§ **What is required**
Render the rows below as a numbered list, leaving out the blank lines.

:: Dataset records ::

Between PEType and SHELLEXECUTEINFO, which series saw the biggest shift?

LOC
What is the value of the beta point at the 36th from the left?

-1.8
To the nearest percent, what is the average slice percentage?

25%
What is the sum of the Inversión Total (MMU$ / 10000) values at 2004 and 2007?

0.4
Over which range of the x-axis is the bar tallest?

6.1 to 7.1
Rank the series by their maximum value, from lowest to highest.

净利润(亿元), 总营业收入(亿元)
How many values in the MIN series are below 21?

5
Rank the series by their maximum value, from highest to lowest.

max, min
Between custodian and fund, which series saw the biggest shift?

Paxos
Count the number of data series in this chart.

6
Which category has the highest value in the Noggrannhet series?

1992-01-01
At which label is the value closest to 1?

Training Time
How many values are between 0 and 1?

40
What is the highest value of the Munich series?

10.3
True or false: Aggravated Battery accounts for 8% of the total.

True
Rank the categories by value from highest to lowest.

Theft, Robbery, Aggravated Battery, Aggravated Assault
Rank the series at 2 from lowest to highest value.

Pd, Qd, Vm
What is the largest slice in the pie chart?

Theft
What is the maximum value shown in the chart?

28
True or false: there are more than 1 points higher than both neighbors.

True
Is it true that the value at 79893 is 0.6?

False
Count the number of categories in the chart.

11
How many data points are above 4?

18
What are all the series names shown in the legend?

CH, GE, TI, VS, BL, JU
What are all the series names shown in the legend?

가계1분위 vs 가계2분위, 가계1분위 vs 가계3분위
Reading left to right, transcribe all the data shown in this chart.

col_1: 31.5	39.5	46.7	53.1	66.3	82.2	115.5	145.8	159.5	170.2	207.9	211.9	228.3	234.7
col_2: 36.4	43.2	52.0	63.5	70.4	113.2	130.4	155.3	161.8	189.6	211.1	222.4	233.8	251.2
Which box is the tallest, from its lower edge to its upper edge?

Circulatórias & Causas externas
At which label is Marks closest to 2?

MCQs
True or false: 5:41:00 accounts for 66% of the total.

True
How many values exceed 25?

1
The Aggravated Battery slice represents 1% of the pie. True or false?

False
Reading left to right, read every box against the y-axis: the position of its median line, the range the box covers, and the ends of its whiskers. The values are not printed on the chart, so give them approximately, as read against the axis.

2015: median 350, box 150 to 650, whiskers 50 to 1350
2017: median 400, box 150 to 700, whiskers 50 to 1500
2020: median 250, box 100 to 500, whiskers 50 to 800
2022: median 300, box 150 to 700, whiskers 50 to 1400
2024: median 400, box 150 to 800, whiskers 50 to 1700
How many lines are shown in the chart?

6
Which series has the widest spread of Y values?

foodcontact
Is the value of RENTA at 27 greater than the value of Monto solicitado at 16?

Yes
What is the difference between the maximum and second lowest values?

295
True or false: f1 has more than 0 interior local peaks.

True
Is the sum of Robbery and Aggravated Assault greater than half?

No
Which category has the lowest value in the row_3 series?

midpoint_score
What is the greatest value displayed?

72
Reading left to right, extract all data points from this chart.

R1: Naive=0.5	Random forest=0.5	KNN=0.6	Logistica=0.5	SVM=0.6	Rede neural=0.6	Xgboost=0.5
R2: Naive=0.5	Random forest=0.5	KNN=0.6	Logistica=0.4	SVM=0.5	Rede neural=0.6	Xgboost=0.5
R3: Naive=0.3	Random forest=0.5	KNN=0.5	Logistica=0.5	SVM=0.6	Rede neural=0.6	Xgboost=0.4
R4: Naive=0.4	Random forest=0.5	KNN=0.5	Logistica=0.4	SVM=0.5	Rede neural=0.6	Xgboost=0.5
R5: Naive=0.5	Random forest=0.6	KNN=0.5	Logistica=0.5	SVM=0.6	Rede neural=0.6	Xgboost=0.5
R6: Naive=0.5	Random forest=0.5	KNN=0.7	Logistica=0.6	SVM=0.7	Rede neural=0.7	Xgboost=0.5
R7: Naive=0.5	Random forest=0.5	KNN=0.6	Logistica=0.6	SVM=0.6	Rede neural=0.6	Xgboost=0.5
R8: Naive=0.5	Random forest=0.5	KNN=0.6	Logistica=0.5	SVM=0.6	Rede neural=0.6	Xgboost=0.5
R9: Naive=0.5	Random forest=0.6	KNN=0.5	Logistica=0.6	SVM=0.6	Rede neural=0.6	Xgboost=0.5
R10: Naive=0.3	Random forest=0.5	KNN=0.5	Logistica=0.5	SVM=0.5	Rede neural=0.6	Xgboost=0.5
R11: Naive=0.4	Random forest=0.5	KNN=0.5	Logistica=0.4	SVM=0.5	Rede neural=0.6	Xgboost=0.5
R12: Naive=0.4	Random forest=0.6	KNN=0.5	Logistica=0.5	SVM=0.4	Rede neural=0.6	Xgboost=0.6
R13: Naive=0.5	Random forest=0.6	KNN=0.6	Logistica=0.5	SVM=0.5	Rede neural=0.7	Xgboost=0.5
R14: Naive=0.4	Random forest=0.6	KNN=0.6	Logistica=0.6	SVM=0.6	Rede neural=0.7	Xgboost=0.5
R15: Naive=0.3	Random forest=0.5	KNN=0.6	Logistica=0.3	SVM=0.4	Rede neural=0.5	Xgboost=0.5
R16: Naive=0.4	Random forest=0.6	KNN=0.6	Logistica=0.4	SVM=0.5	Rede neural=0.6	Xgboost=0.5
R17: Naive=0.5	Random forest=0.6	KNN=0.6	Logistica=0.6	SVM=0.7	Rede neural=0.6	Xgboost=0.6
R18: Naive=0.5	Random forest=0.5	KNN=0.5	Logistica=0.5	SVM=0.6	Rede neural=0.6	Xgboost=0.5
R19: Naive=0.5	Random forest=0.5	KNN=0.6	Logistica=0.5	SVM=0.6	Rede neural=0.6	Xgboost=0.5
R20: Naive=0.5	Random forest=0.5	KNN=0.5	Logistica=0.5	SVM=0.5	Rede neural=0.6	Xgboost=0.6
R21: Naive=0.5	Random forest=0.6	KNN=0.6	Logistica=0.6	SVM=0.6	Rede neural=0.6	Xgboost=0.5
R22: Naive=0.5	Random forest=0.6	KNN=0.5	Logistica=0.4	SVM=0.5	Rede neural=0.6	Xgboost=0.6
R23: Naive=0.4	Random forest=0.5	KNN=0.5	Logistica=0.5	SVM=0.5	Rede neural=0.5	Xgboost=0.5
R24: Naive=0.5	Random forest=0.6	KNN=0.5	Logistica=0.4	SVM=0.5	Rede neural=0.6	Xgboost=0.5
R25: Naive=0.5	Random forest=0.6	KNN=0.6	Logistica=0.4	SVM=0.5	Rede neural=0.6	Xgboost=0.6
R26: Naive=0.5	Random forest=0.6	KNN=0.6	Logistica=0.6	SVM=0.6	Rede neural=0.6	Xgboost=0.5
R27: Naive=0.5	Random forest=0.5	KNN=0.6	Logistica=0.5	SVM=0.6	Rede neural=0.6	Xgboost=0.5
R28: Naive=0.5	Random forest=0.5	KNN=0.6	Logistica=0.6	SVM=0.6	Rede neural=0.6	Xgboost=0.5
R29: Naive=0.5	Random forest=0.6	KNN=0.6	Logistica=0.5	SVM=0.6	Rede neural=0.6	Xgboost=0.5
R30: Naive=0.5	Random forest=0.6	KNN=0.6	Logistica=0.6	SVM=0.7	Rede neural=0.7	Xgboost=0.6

:::

§ **Solution to this exercise**
1. Between PEType and SHELLEXECUTEINFO, which series saw the biggest shift?
2. LOC
3. What is the value of the beta point at the 36th from the left?
4. -1.8
5. To the nearest percent, what is the average slice percentage?
6. 25%
7. What is the sum of the Inversión Total (MMU$ / 10000) values at 2004 and 2007?
8. 0.4
9. Over which range of the x-axis is the bar tallest?
10. 6.1 to 7.1
11. Rank the series by their maximum value, from lowest to highest.
12. 净利润(亿元), 总营业收入(亿元)
13. How many values in the MIN series are below 21?
14. 5
15. Rank the series by their maximum value, from highest to lowest.
16. max, min
17. Between custodian and fund, which series saw the biggest shift?
18. Paxos
19. Count the number of data series in this chart.
20. 6
21. Which category has the highest value in the Noggrannhet series?
22. 1992-01-01
23. At which label is the value closest to 1?
24. Training Time
25. How many values are between 0 and 1?
26. 40
27. What is the highest value of the Munich series?
28. 10.3
29. True or false: Aggravated Battery accounts for 8% of the total.
30. True
31. Rank the categories by value from highest to lowest.
32. Theft, Robbery, Aggravated Battery, Aggravated Assault
33. Rank the series at 2 from lowest to highest value.
34. Pd, Qd, Vm
35. What is the largest slice in the pie chart?
36. Theft
37. What is the maximum value shown in the chart?
38. 28
39. True or false: there are more than 1 points higher than both neighbors.
40. True
41. Is it true that the value at 79893 is 0.6?
42. False
43. Count the number of categories in the chart.
44. 11
45. How many data points are above 4?
46. 18
47. What are all the series names shown in the legend?
48. CH, GE, TI, VS, BL, JU
49. What are all the series names shown in the legend?
50. 가계1분위 vs 가계2분위, 가계1분위 vs 가계3분위
51. Reading left to right, transcribe all the data shown in this chart.
52. col_1: 31.5	39.5	46.7	53.1	66.3	82.2	115.5	145.8	159.5	170.2	207.9	211.9	228.3	234.7
53. col_2: 36.4	43.2	52.0	63.5	70.4	113.2	130.4	155.3	161.8	189.6	211.1	222.4	233.8	251.2
54. Which box is the tallest, from its lower edge to its upper edge?
55. Circulatórias & Causas externas
56. At which label is Marks closest to 2?
57. MCQs
58. True or false: 5:41:00 accounts for 66% of the total.
59. True
60. How many values exceed 25?
61. 1
62. The Aggravated Battery slice represents 1% of the pie. True or false?
63. False
64. Reading left to right, read every box against the y-axis: the position of its median line, the range the box covers, and the ends of its whiskers. The values are not printed on the chart, so give them approximately, as read against the axis.
65. 2015: median 350, box 150 to 650, whiskers 50 to 1350
66. 2017: median 400, box 150 to 700, whiskers 50 to 1500
67. 2020: median 250, box 100 to 500, whiskers 50 to 800
68. 2022: median 300, box 150 to 700, whiskers 50 to 1400
69. 2024: median 400, box 150 to 800, whiskers 50 to 1700
70. How many lines are shown in the chart?
71. 6
72. Which series has the widest spread of Y values?
73. foodcontact
74. Is the value of RENTA at 27 greater than the value of Monto solicitado at 16?
75. Yes
76. What is the difference between the maximum and second lowest values?
77. 295
78. True or false: f1 has more than 0 interior local peaks.
79. True
80. Is the sum of Robbery and Aggravated Assault greater than half?
81. No
82. Which category has the lowest value in the row_3 series?
83. midpoint_score
84. What is the greatest value displayed?
85. 72
86. Reading left to right, extract all data points from this chart.
87. R1: Naive=0.5	Random forest=0.5	KNN=0.6	Logistica=0.5	SVM=0.6	Rede neural=0.6	Xgboost=0.5
88. R2: Naive=0.5	Random forest=0.5	KNN=0.6	Logistica=0.4	SVM=0.5	Rede neural=0.6	Xgboost=0.5
89. R3: Naive=0.3	Random forest=0.5	KNN=0.5	Logistica=0.5	SVM=0.6	Rede neural=0.6	Xgboost=0.4
90. R4: Naive=0.4	Random forest=0.5	KNN=0.5	Logistica=0.4	SVM=0.5	Rede neural=0.6	Xgboost=0.5
91. R5: Naive=0.5	Random forest=0.6	KNN=0.5	Logistica=0.5	SVM=0.6	Rede neural=0.6	Xgboost=0.5
92. R6: Naive=0.5	Random forest=0.5	KNN=0.7	Logistica=0.6	SVM=0.7	Rede neural=0.7	Xgboost=0.5
93. R7: Naive=0.5	Random forest=0.5	KNN=0.6	Logistica=0.6	SVM=0.6	Rede neural=0.6	Xgboost=0.5
94. R8: Naive=0.5	Random forest=0.5	KNN=0.6	Logistica=0.5	SVM=0.6	Rede neural=0.6	Xgboost=0.5
95. R9: Naive=0.5	Random forest=0.6	KNN=0.5	Logistica=0.6	SVM=0.6	Rede neural=0.6	Xgboost=0.5
96. R10: Naive=0.3	Random forest=0.5	KNN=0.5	Logistica=0.5	SVM=0.5	Rede neural=0.6	Xgboost=0.5
97. R11: Naive=0.4	Random forest=0.5	KNN=0.5	Logistica=0.4	SVM=0.5	Rede neural=0.6	Xgboost=0.5
98. R12: Naive=0.4	Random forest=0.6	KNN=0.5	Logistica=0.5	SVM=0.4	Rede neural=0.6	Xgboost=0.6
99. R13: Naive=0.5	Random forest=0.6	KNN=0.6	Logistica=0.5	SVM=0.5	Rede neural=0.7	Xgboost=0.5
100. R14: Naive=0.4	Random forest=0.6	KNN=0.6	Logistica=0.6	SVM=0.6	Rede neural=0.7	Xgboost=0.5
101. R15: Naive=0.3	Random forest=0.5	KNN=0.6	Logistica=0.3	SVM=0.4	Rede neural=0.5	Xgboost=0.5
102. R16: Naive=0.4	Random forest=0.6	KNN=0.6	Logistica=0.4	SVM=0.5	Rede neural=0.6	Xgboost=0.5
103. R17: Naive=0.5	Random forest=0.6	KNN=0.6	Logistica=0.6	SVM=0.7	Rede neural=0.6	Xgboost=0.6
104. R18: Naive=0.5	Random forest=0.5	KNN=0.5	Logistica=0.5	SVM=0.6	Rede neural=0.6	Xgboost=0.5
105. R19: Naive=0.5	Random forest=0.5	KNN=0.6	Logistica=0.5	SVM=0.6	Rede neural=0.6	Xgboost=0.5
106. R20: Naive=0.5	Random forest=0.5	KNN=0.5	Logistica=0.5	SVM=0.5	Rede neural=0.6	Xgboost=0.6
107. R21: Naive=0.5	Random forest=0.6	KNN=0.6	Logistica=0.6	SVM=0.6	Rede neural=0.6	Xgboost=0.5
108. R22: Naive=0.5	Random forest=0.6	KNN=0.5	Logistica=0.4	SVM=0.5	Rede neural=0.6	Xgboost=0.6
109. R23: Naive=0.4	Random forest=0.5	KNN=0.5	Logistica=0.5	SVM=0.5	Rede neural=0.5	Xgboost=0.5
110. R24: Naive=0.5	Random forest=0.6	KNN=0.5	Logistica=0.4	SVM=0.5	Rede neural=0.6	Xgboost=0.5
111. R25: Naive=0.5	Random forest=0.6	KNN=0.6	Logistica=0.4	SVM=0.5	Rede neural=0.6	Xgboost=0.6
112. R26: Naive=0.5	Random forest=0.6	KNN=0.6	Logistica=0.6	SVM=0.6	Rede neural=0.6	Xgboost=0.5
113. R27: Naive=0.5	Random forest=0.5	KNN=0.6	Logistica=0.5	SVM=0.6	Rede neural=0.6	Xgboost=0.5
114. R28: Naive=0.5	Random forest=0.5	KNN=0.6	Logistica=0.6	SVM=0.6	Rede neural=0.6	Xgboost=0.5
115. R29: Naive=0.5	Random forest=0.6	KNN=0.6	Logistica=0.5	SVM=0.6	Rede neural=0.6	Xgboost=0.5
116. R30: Naive=0.5	Random forest=0.6	KNN=0.6	Logistica=0.6	SVM=0.7	Rede neural=0.7	Xgboost=0.6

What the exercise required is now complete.